7. Target precautionary and corrective justice actions and resources in communities with the highest concentrations of environmental hazards and in communities lacking socioeconomic resources.

'"8.'" Support, enforce and strengthen NEPA, the National Environmental Protection Act.




ORIGINAL 2004 TEXT OF ENVIRONMENTAL JUSTICE PLATFORM PLANK

Our position: Greens believe that no one -- including people of color and the poor -- should be poisoned nor subjected to specially large doses of toxic chemicals.

Low-income citizens and minorities suffer disproportionately from environmental hazards in the workplace, at home, and in their communities.
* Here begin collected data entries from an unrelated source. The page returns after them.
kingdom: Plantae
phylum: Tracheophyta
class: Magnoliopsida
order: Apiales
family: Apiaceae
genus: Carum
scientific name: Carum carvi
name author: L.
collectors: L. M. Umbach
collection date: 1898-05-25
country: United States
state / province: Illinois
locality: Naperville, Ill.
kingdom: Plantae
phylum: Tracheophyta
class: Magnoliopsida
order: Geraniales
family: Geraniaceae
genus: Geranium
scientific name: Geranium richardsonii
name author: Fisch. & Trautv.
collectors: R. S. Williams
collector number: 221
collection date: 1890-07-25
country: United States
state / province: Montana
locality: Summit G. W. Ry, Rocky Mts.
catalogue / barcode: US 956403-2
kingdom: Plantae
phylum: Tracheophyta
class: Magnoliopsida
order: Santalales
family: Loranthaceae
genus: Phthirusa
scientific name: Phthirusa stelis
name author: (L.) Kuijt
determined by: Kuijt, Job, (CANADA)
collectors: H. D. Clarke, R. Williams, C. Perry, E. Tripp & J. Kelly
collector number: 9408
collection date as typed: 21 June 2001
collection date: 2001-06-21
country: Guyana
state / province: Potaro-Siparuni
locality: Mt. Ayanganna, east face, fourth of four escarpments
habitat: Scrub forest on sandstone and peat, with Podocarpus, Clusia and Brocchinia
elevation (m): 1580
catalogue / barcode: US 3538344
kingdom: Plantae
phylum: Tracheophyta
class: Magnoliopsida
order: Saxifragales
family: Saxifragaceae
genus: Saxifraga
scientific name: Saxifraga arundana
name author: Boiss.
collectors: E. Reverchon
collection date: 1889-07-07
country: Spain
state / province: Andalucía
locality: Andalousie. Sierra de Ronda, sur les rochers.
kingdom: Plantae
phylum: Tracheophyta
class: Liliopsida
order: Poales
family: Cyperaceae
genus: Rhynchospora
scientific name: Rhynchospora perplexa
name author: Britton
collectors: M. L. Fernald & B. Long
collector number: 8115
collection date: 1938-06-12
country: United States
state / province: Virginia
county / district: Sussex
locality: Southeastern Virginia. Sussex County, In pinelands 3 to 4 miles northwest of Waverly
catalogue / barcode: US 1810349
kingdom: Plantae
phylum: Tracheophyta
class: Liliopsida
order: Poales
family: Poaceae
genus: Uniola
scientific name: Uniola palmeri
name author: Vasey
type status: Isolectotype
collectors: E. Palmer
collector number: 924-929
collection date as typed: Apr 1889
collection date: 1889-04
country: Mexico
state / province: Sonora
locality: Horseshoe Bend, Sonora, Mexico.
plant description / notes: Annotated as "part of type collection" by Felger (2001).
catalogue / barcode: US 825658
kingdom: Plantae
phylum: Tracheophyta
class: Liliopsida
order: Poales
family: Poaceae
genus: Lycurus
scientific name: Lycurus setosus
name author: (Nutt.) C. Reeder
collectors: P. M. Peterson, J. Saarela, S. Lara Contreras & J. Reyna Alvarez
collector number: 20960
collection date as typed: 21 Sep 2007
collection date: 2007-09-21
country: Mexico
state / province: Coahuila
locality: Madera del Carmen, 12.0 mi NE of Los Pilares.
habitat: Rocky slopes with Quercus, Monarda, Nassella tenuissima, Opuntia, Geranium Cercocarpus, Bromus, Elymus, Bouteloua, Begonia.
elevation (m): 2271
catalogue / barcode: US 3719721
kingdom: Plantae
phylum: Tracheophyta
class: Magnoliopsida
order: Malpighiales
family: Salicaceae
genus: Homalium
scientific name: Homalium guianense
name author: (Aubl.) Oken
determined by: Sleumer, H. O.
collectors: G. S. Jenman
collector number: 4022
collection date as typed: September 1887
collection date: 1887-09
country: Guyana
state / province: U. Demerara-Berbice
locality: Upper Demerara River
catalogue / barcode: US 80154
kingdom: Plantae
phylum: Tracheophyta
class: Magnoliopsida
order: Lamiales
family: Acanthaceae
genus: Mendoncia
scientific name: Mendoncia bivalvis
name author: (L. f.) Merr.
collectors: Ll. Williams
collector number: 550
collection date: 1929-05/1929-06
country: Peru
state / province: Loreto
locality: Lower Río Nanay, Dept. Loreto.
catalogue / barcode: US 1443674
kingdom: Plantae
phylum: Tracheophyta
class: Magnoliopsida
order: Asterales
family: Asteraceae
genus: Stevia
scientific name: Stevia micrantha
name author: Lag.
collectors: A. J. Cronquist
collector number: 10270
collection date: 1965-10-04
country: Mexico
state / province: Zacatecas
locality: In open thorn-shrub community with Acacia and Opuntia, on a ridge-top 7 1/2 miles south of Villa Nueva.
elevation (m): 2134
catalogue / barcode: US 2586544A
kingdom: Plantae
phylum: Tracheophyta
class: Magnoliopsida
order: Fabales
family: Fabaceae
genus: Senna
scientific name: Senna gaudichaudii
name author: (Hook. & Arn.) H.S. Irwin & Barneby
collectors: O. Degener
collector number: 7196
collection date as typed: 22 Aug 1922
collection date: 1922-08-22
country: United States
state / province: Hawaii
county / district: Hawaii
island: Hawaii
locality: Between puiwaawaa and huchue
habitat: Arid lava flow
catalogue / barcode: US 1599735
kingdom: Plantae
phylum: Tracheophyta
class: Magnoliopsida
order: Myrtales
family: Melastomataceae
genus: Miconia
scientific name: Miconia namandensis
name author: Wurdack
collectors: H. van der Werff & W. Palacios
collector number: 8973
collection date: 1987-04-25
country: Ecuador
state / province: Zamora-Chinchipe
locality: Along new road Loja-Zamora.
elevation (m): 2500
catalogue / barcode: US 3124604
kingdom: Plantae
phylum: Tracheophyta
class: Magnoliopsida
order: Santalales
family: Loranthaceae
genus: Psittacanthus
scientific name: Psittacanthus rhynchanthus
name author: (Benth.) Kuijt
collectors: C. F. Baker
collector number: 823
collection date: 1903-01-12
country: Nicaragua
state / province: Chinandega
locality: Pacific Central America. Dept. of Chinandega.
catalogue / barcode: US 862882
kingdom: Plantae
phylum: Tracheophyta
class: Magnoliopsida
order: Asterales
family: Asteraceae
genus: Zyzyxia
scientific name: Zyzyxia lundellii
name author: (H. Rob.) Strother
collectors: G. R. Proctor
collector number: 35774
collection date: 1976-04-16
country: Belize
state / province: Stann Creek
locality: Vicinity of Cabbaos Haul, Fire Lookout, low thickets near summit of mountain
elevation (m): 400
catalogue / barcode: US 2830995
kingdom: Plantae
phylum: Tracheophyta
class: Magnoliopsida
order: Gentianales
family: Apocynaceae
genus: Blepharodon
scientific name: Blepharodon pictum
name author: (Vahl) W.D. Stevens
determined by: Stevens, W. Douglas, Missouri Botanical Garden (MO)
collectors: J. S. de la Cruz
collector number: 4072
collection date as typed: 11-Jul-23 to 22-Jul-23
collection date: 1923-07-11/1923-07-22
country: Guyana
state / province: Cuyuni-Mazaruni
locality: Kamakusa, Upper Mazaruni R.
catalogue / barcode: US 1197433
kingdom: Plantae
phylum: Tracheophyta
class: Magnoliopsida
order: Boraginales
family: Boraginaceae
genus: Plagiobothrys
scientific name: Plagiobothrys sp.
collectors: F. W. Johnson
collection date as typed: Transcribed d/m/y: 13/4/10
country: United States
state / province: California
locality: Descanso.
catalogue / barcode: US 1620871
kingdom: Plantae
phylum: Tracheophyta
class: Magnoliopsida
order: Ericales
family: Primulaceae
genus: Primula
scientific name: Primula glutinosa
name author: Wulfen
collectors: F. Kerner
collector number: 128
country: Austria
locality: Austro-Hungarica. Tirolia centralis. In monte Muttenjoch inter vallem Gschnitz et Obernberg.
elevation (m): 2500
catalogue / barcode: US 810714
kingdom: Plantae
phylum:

Inadequate laws, lax enforcement of existing environmental regulations, and weak penalties for infractions undermine environmental protection.

Green Solutions

1. Devote greater resources to the enforcement and prosecution of environmental crimes.

2. Add environmental crime units to district attorneys in counties with significant pollution problems.

3. Impose a moratorium on siting new toxic chemical or waste facilities in those counties with the highest percentage exposure to hazardous substances.

4. Never force workers to choose between a hazardous job or no job at all.

5. Prevent communities, especially low-income or minority communities, from being coerced by governmental agencies or corporations into siting hazardous materials, or accepting environmentally hazardous practices in order to create jobs.

6. Precede the siting of hazardous materials or practices with public hearings, conducted in the language of those community members who will be directly affected.